Le texte ci-dessus décrit probablement le bombardement de Dresde en février 45 par les appareils de la RAF et de l’US-Air Force avec des chapelets de bombes au phosphore faisant entre 50 000 et 150 000 victimes, selon les sources. Une population civile, constituée de vieux, de femmes et d’enfants avec la destruction d’un immense patrimoine architectural et culturel. Une apocalypse dont il est impossible de se représenter l’horreur. Berlin et Hambourg subirent le même sort. Il s’agissait de faire de l’Allemagne nazie un champ de ruines. On a prétendu qu’il s’agissait aussi d’impressionner Staline…
Vu avec le regard d’aujourd’hui, un holocauste inutile, scandaleux et révoltant pour la conscience morale. Le peuple allemand a expié dans la terreur la folie d’une idéologie diabolique. Mais dans le contexte de l’époque (j’avais 8 ans le 6 juin, au jour du Débarquement) après cinq années de misère, de faim, de privation de tout, de Marché noir, dénonciations, arrestations, Gestapo (Gestapo française, il faut le préciser) et tueries entre Résistants et milices, le petit peuple voyait les choses autrement. « Bien fait pour ces sales Boches ! ». Cette phrase, enfant, je l’ai entendu maintes fois. Je ne dis rien de mon enfance saccagée. On peut sans doute se refaire histoire avec des souvenirs, peut-être aussi avec des sentiments, mais pas avec de l’idéologie. Les faits restent les faits. Bonsoir.
NB. Aregundis a répondu dans Causeur à votre Rage de Dent.

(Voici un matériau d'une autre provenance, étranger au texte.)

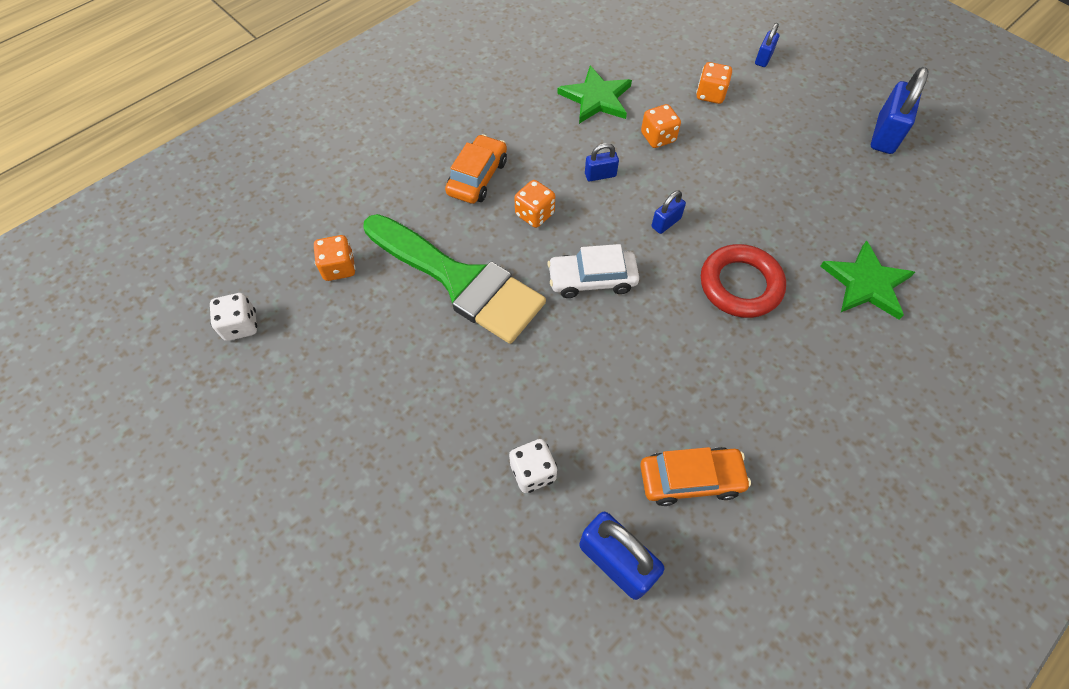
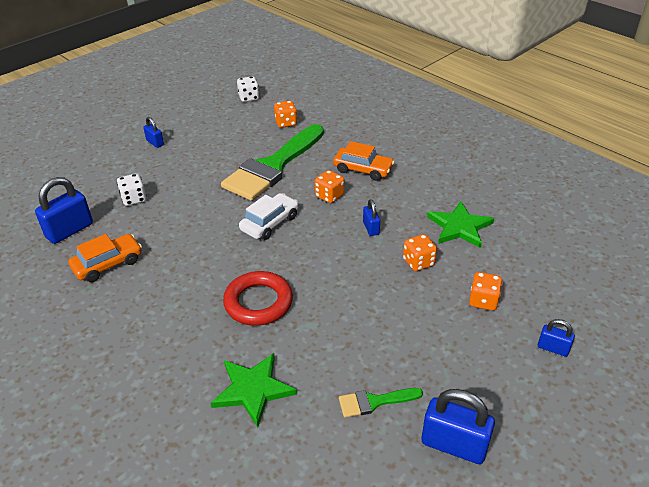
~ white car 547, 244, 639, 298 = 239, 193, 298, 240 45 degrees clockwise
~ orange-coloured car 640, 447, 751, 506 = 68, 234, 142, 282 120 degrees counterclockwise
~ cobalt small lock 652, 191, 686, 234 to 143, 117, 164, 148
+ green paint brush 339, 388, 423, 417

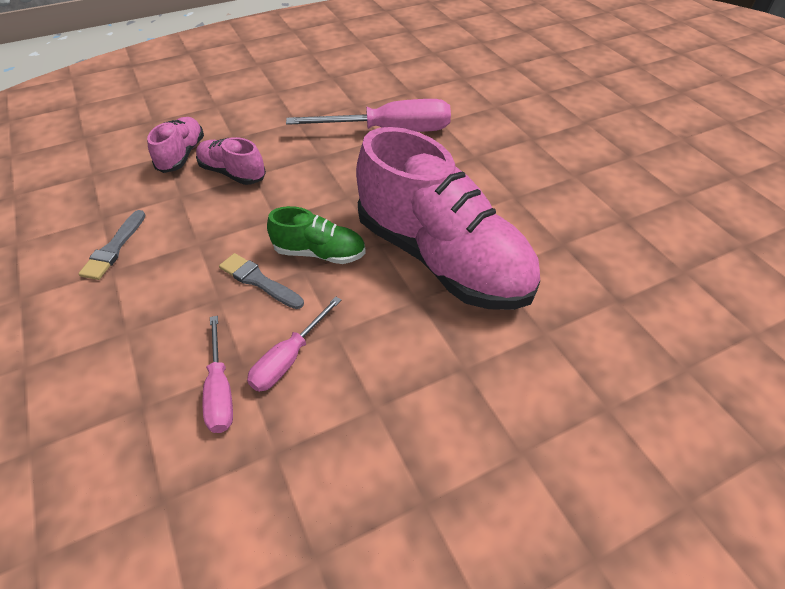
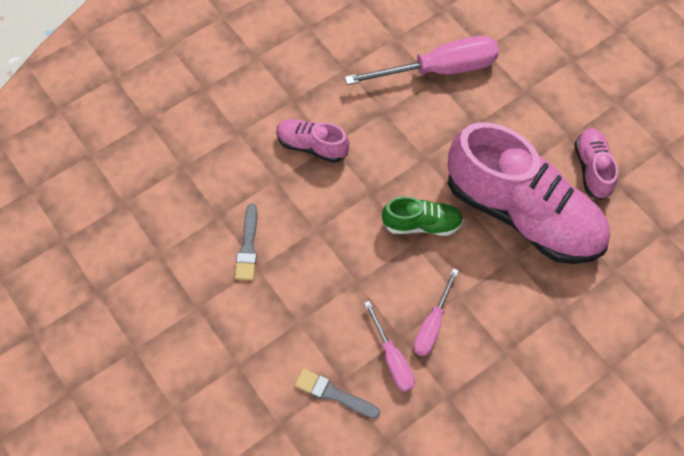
~ rose-pink shoe 147, 117, 204, 173 to 574, 128, 618, 200
~ grey paint brush 219, 253, 304, 309 to 295, 369, 381, 419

Evidemment, il ne s'agit pas ici de refaire l'histoire avec des bons sentiments ou de l'idéologie mais seulement de publier un fragment des textes hallucinants de Curzio Malaparte. Avec Vassili Grossman, c'est l'auteur qui transpose à mon sens avec le plus de force la folie et la violence irréelle de cette période, lui ajoutant en effet une touche surréaliste qui n'appartient qu'à lui, car comme lui reproche gentiment un officier américain dans La Peau, on ne sait jamais quand Malaparte ment ou dit vraiment la vérité. L'ambassadeur auquel s'adresse le représentant de Vichy doit être le malheureux espagnol qui essaie d'échapper au jeu du couteau lors d'une soirée triste et arrosée chez les Finlandais en 1941. L'espagnol essaie d'échapper au jeu en prétendant qu'il a les doigts palmés, au grand étonnement des Finlandais auxquels il tente désespérément de cacher ses appendices de supposé palmipède. C'est drôle et effrayant parce qu'on ne sait jamais si les Finlandais plaisantent ou sont prêt à lui arracher les mains. L'espagnol non plus d'ailleurs. Oui j'ai vu le commentaire d'Aregundis mais rien à ajouter: Joffrin fait marcher son fond de commerce idéologique. Elisabeth Lévy lui répond qu'il n'y a pas de honte à être comparée à Annie Cordy et Philippe Corcuff fustige sur Rue89 le conformisme du politiquement incorrect qui s'oppose au conformisme du politiquement correct. La routine quoi.